§ The problem
Your answer should hold the data exactly as given, minus any picture.

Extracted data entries
Start of Block

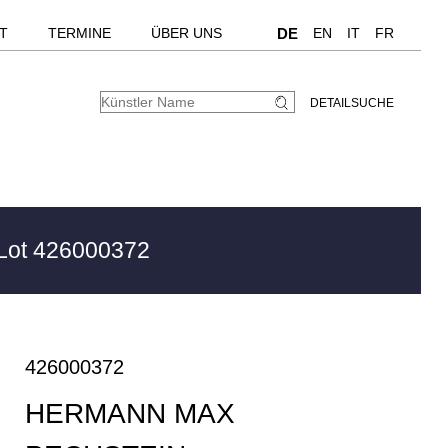
T
TERMINE
ÜBER UNS
DE
EN
IT
FR
DETAILSUCHE
Lot 426000372
426000372
HERMANN MAX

End of Block

§ Answer box
T
TERMINE
ÜBER UNS
DE
EN
IT
FR
DETAILSUCHE
Lot 426000372
426000372
HERMANN MAX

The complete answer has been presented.